**EXTRACTED ENTRIES:**
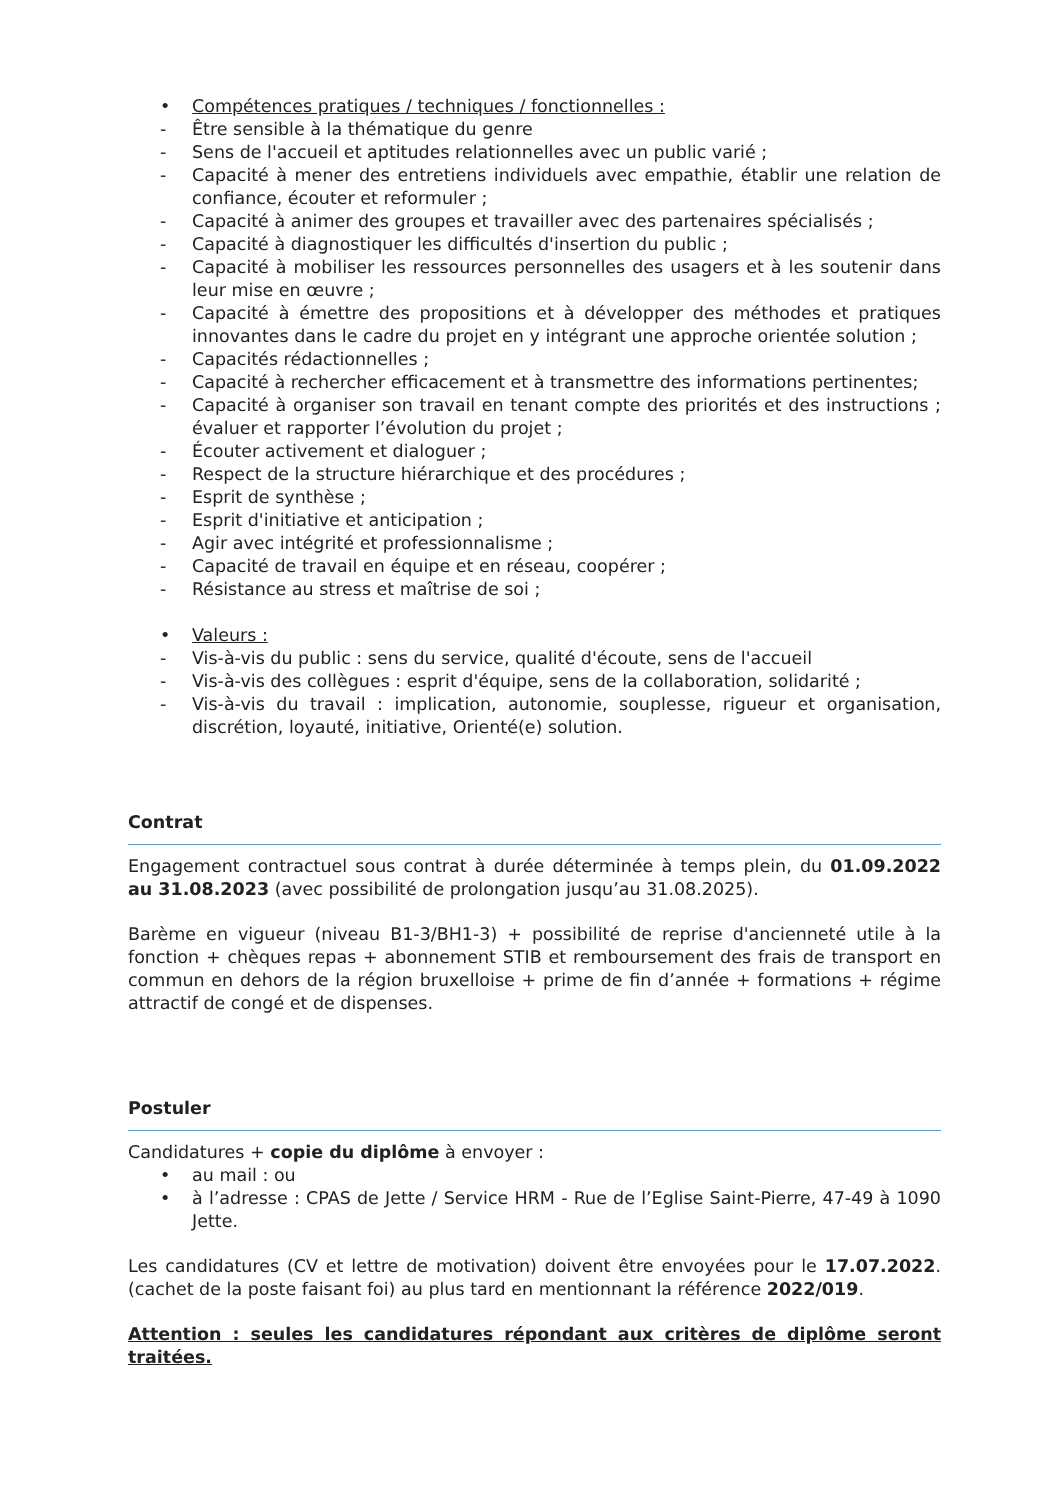• Compétences pratiques / techniques / fonctionnelles :
- Être sensible à la thématique du genre
- Sens de l'accueil et aptitudes relationnelles avec un public varié ;
- Capacité à mener des entretiens individuels avec empathie, établir une relation de confiance, écouter et reformuler ;
- Capacité à animer des groupes et travailler avec des partenaires spécialisés ;
- Capacité à diagnostiquer les difficultés d'insertion du public ;
- Capacité à mobiliser les ressources personnelles des usagers et à les soutenir dans leur mise en œuvre ;
- Capacité à émettre des propositions et à développer des méthodes et pratiques innovantes dans le cadre du projet en y intégrant une approche orientée solution ;
- Capacités rédactionnelles ;
- Capacité à rechercher efficacement et à transmettre des informations pertinentes;
- Capacité à organiser son travail en tenant compte des priorités et des instructions ; évaluer et rapporter l’évolution du projet ;
- Écouter activement et dialoguer ;
- Respect de la structure hiérarchique et des procédures ;
- Esprit de synthèse ;
- Esprit d'initiative et anticipation ;
- Agir avec intégrité et professionnalisme ;
- Capacité de travail en équipe et en réseau, coopérer ;
- Résistance au stress et maîtrise de soi ;
• Valeurs :
- Vis-à-vis du public : sens du service, qualité d'écoute, sens de l'accueil
- Vis-à-vis des collègues : esprit d'équipe, sens de la collaboration, solidarité ;
- Vis-à-vis du travail : implication, autonomie, souplesse, rigueur et organisation, discrétion, loyauté, initiative, Orienté(e) solution.
Contrat
Engagement contractuel sous contrat à durée déterminée à temps plein, du 01.09.2022 au 31.08.2023 (avec possibilité de prolongation jusqu’au 31.08.2025).
Barème en vigueur (niveau B1-3/BH1-3) + possibilité de reprise d'ancienneté utile à la fonction + chèques repas + abonnement STIB et remboursement des frais de transport en commun en dehors de la région bruxelloise + prime de fin d’année + formations + régime attractif de congé et de dispenses.
Postuler
Candidatures + copie du diplôme à envoyer :
• au mail : ou
• à l’adresse : CPAS de Jette / Service HRM - Rue de l’Eglise Saint-Pierre, 47-49 à 1090 Jette.
Les candidatures (CV et lettre de motivation) doivent être envoyées pour le 17.07.2022. (cachet de la poste faisant foi) au plus tard en mentionnant la référence 2022/019.
Attention : seules les candidatures répondant aux critères de diplôme seront traitées.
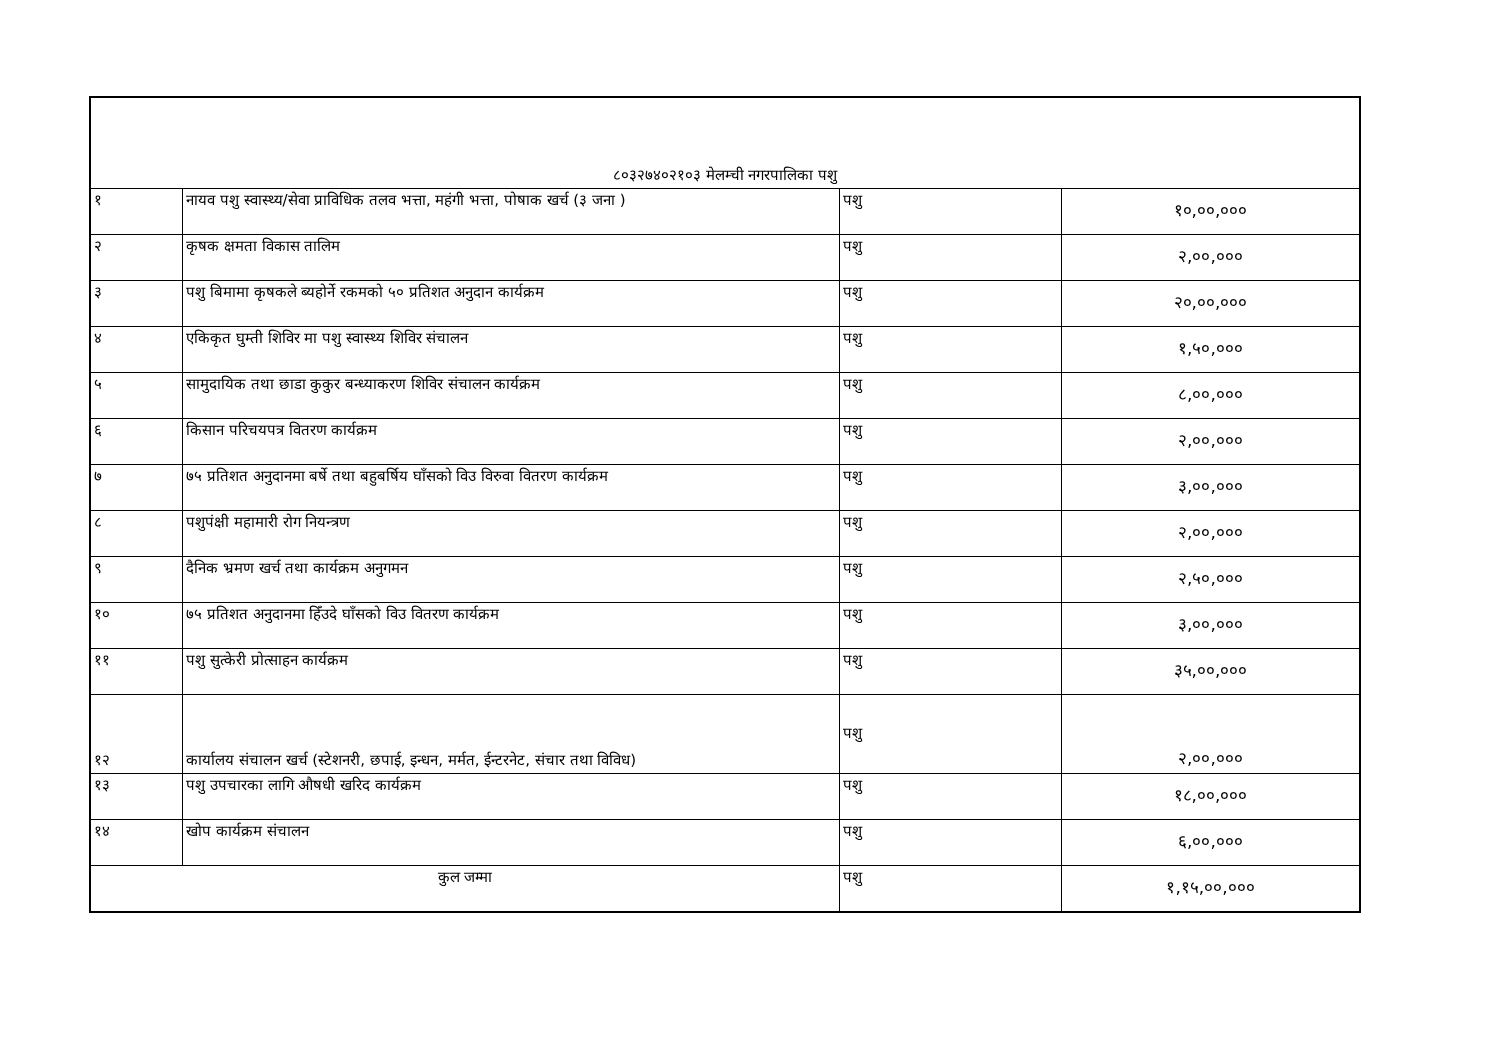| ८०३२७४०२१०३ मेलम्ची नगरपालिका पशु | | | |
| १ | नायव पशु स्वास्थ्य/सेवा प्राविधिक तलव भत्ता, महंगी भत्ता, पोषाक खर्च (३ जना ) | पशु | १०,००,००० |
| २ | कृषक क्षमता विकास तालिम | पशु | २,००,००० |
| ३ | पशु बिमामा कृषकले ब्यहोर्ने रकमको ५० प्रतिशत अनुदान कार्यक्रम | पशु | २०,००,००० |
| ४ | एकिकृत घुम्ती शिविर मा पशु स्वास्थ्य शिविर संचालन | पशु | १,५०,००० |
| ५ | सामुदायिक तथा छाडा कुकुर बन्ध्याकरण शिविर संचालन कार्यक्रम | पशु | ८,००,००० |
| ६ | किसान परिचयपत्र वितरण कार्यक्रम | पशु | २,००,००० |
| ७ | ७५ प्रतिशत अनुदानमा बर्षे तथा बहुबर्षिय घाँसको विउ विरुवा वितरण कार्यक्रम | पशु | ३,००,००० |
| ८ | पशुपंक्षी महामारी रोग नियन्त्रण | पशु | २,००,००० |
| ९ | दैनिक भ्रमण खर्च तथा कार्यक्रम अनुगमन | पशु | २,५०,००० |
| १० | ७५ प्रतिशत अनुदानमा हिँउदे घाँसको विउ वितरण कार्यक्रम | पशु | ३,००,००० |
| ११ | पशु सुत्केरी प्रोत्साहन कार्यक्रम | पशु | ३५,००,००० |
| १२ | कार्यालय संचालन खर्च (स्टेशनरी, छपाई, इन्धन, मर्मत, ईन्टरनेट, संचार तथा विविध) | पशु | २,००,००० |
| १३ | पशु उपचारका लागि औषधी खरिद कार्यक्रम | पशु | १८,००,००० |
| १४ | खोप कार्यक्रम संचालन | पशु | ६,००,००० |
| कुल जम्मा | | पशु | १,१५,००,००० |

**WHAT YOU HAVE TO DO:**
From the line that contains "विविध) | पशु | २,००,००० |" through the end of the records above, print every line exactly and nothing else.

**TASK RESULT:**
| १२ | कार्यालय संचालन खर्च (स्टेशनरी, छपाई, इन्धन, मर्मत, ईन्टरनेट, संचार तथा विविध) | पशु | २,००,००० |
| १३ | पशु उपचारका लागि औषधी खरिद कार्यक्रम | पशु | १८,००,००० |
| १४ | खोप कार्यक्रम संचालन | पशु | ६,००,००० |
| कुल जम्मा | | पशु | १,१५,००,००० |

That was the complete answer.